STATED TASK:
Reproduce the following listing word for word, keeping every line in its original order.

ENTRIES SHOWN:

****************************************

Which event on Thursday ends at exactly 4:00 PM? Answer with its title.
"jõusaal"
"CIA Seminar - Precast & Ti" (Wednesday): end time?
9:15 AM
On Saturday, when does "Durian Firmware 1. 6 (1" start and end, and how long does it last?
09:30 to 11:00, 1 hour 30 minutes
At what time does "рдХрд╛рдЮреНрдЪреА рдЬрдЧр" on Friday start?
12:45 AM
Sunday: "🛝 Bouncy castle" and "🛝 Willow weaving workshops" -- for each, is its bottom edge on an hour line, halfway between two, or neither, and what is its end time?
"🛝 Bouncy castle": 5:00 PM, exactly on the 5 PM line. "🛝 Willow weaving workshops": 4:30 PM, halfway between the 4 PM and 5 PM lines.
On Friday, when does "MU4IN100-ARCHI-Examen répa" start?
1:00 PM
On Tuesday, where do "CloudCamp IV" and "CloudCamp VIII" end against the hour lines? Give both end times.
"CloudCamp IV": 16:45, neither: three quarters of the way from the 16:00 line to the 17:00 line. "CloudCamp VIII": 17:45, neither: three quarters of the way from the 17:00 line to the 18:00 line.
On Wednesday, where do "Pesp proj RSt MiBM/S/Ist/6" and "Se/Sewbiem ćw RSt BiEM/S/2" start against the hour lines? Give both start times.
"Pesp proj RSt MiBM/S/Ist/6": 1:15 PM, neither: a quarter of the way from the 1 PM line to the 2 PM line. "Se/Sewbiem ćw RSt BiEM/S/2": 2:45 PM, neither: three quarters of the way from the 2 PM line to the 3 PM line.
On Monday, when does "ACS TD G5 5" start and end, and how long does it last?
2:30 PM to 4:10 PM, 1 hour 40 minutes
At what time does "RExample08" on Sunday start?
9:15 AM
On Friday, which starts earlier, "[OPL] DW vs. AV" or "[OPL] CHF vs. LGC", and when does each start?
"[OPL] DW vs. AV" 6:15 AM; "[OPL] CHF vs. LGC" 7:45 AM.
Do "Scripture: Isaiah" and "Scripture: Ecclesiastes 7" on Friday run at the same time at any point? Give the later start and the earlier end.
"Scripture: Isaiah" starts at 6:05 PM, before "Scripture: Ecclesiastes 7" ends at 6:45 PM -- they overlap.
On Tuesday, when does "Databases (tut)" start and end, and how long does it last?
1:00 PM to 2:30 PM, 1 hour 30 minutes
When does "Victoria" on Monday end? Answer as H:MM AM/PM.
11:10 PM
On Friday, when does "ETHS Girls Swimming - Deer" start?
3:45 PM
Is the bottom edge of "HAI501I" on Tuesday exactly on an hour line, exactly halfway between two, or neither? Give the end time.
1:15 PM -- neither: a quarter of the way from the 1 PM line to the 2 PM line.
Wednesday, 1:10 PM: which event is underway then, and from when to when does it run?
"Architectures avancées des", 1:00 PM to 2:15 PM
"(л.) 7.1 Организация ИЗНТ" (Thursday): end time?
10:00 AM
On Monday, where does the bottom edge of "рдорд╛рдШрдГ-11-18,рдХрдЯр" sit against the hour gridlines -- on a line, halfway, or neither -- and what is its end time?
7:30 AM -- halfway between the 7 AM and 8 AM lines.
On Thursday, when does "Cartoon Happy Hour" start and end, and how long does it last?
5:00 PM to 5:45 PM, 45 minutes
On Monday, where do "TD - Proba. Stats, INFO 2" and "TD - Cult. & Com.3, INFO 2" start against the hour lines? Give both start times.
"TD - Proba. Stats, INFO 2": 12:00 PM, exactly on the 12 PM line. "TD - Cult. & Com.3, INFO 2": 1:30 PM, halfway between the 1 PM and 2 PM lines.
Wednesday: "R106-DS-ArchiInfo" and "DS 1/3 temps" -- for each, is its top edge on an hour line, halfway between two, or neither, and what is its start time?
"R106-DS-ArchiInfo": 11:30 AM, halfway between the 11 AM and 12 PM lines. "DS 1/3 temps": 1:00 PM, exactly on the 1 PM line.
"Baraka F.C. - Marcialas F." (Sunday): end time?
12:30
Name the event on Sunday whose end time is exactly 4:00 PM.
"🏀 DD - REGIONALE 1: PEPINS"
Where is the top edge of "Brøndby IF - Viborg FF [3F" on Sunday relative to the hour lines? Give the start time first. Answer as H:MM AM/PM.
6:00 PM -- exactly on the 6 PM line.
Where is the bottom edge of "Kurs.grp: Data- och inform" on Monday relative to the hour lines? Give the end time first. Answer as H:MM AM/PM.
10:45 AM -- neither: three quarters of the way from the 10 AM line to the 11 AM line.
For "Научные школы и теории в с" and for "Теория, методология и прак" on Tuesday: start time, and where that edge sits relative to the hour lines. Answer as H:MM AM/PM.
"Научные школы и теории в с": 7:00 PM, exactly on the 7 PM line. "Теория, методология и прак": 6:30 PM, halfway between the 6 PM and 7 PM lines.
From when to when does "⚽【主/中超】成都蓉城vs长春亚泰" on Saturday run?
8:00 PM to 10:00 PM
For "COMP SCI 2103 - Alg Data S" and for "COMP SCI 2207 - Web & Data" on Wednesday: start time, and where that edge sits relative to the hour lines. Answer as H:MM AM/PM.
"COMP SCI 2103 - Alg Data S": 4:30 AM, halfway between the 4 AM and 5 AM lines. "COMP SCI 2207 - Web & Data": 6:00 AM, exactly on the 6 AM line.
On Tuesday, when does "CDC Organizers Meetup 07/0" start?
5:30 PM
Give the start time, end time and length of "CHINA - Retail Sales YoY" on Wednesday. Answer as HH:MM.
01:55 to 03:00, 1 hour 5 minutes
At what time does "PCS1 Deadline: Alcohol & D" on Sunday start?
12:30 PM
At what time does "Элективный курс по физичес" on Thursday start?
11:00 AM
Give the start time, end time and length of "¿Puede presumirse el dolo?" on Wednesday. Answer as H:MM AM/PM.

****************************************

PROBLEM SOLUTION:
Which event on Thursday ends at exactly 4:00 PM? Answer with its title.
"jõusaal"
"CIA Seminar - Precast & Ti" (Wednesday): end time?
9:15 AM
On Saturday, when does "Durian Firmware 1. 6 (1" start and end, and how long does it last?
09:30 to 11:00, 1 hour 30 minutes
At what time does "рдХрд╛рдЮреНрдЪреА рдЬрдЧр" on Friday start?
12:45 AM
Sunday: "🛝 Bouncy castle" and "🛝 Willow weaving workshops" -- for each, is its bottom edge on an hour line, halfway between two, or neither, and what is its end time?
"🛝 Bouncy castle": 5:00 PM, exactly on the 5 PM line. "🛝 Willow weaving workshops": 4:30 PM, halfway between the 4 PM and 5 PM lines.
On Friday, when does "MU4IN100-ARCHI-Examen répa" start?
1:00 PM
On Tuesday, where do "CloudCamp IV" and "CloudCamp VIII" end against the hour lines? Give both end times.
"CloudCamp IV": 16:45, neither: three quarters of the way from the 16:00 line to the 17:00 line. "CloudCamp VIII": 17:45, neither: three quarters of the way from the 17:00 line to the 18:00 line.
On Wednesday, where do "Pesp proj RSt MiBM/S/Ist/6" and "Se/Sewbiem ćw RSt BiEM/S/2" start against the hour lines? Give both start times.
"Pesp proj RSt MiBM/S/Ist/6": 1:15 PM, neither: a quarter of the way from the 1 PM line to the 2 PM line. "Se/Sewbiem ćw RSt BiEM/S/2": 2:45 PM, neither: three quarters of the way from the 2 PM line to the 3 PM line.
On Monday, when does "ACS TD G5 5" start and end, and how long does it last?
2:30 PM to 4:10 PM, 1 hour 40 minutes
At what time does "RExample08" on Sunday start?
9:15 AM
On Friday, which starts earlier, "[OPL] DW vs. AV" or "[OPL] CHF vs. LGC", and when does each start?
"[OPL] DW vs. AV" 6:15 AM; "[OPL] CHF vs. LGC" 7:45 AM.
Do "Scripture: Isaiah" and "Scripture: Ecclesiastes 7" on Friday run at the same time at any point? Give the later start and the earlier end.
"Scripture: Isaiah" starts at 6:05 PM, before "Scripture: Ecclesiastes 7" ends at 6:45 PM -- they overlap.
On Tuesday, when does "Databases (tut)" start and end, and how long does it last?
1:00 PM to 2:30 PM, 1 hour 30 minutes
When does "Victoria" on Monday end? Answer as H:MM AM/PM.
11:10 PM
On Friday, when does "ETHS Girls Swimming - Deer" start?
3:45 PM
Is the bottom edge of "HAI501I" on Tuesday exactly on an hour line, exactly halfway between two, or neither? Give the end time.
1:15 PM -- neither: a quarter of the way from the 1 PM line to the 2 PM line.
Wednesday, 1:10 PM: which event is underway then, and from when to when does it run?
"Architectures avancées des", 1:00 PM to 2:15 PM
"(л.) 7.1 Организация ИЗНТ" (Thursday): end time?
10:00 AM
On Monday, where does the bottom edge of "рдорд╛рдШрдГ-11-18,рдХрдЯр" sit against the hour gridlines -- on a line, halfway, or neither -- and what is its end time?
7:30 AM -- halfway between the 7 AM and 8 AM lines.
On Thursday, when does "Cartoon Happy Hour" start and end, and how long does it last?
5:00 PM to 5:45 PM, 45 minutes
On Monday, where do "TD - Proba. Stats, INFO 2" and "TD - Cult. & Com.3, INFO 2" start against the hour lines? Give both start times.
"TD - Proba. Stats, INFO 2": 12:00 PM, exactly on the 12 PM line. "TD - Cult. & Com.3, INFO 2": 1:30 PM, halfway between the 1 PM and 2 PM lines.
Wednesday: "R106-DS-ArchiInfo" and "DS 1/3 temps" -- for each, is its top edge on an hour line, halfway between two, or neither, and what is its start time?
"R106-DS-ArchiInfo": 11:30 AM, halfway between the 11 AM and 12 PM lines. "DS 1/3 temps": 1:00 PM, exactly on the 1 PM line.
"Baraka F.C. - Marcialas F." (Sunday): end time?
12:30
Name the event on Sunday whose end time is exactly 4:00 PM.
"🏀 DD - REGIONALE 1: PEPINS"
Where is the top edge of "Brøndby IF - Viborg FF [3F" on Sunday relative to the hour lines? Give the start time first. Answer as H:MM AM/PM.
6:00 PM -- exactly on the 6 PM line.
Where is the bottom edge of "Kurs.grp: Data- och inform" on Monday relative to the hour lines? Give the end time first. Answer as H:MM AM/PM.
10:45 AM -- neither: three quarters of the way from the 10 AM line to the 11 AM line.
For "Научные школы и теории в с" and for "Теория, методология и прак" on Tuesday: start time, and where that edge sits relative to the hour lines. Answer as H:MM AM/PM.
"Научные школы и теории в с": 7:00 PM, exactly on the 7 PM line. "Теория, методология и прак": 6:30 PM, halfway between the 6 PM and 7 PM lines.
From when to when does "⚽【主/中超】成都蓉城vs长春亚泰" on Saturday run?
8:00 PM to 10:00 PM
For "COMP SCI 2103 - Alg Data S" and for "COMP SCI 2207 - Web & Data" on Wednesday: start time, and where that edge sits relative to the hour lines. Answer as H:MM AM/PM.
"COMP SCI 2103 - Alg Data S": 4:30 AM, halfway between the 4 AM and 5 AM lines. "COMP SCI 2207 - Web & Data": 6:00 AM, exactly on the 6 AM line.
On Tuesday, when does "CDC Organizers Meetup 07/0" start?
5:30 PM
Give the start time, end time and length of "CHINA - Retail Sales YoY" on Wednesday. Answer as HH:MM.
01:55 to 03:00, 1 hour 5 minutes
At what time does "PCS1 Deadline: Alcohol & D" on Sunday start?
12:30 PM
At what time does "Элективный курс по физичес" on Thursday start?
11:00 AM
Give the start time, end time and length of "¿Puede presumirse el dolo?" on Wednesday. Answer as H:MM AM/PM.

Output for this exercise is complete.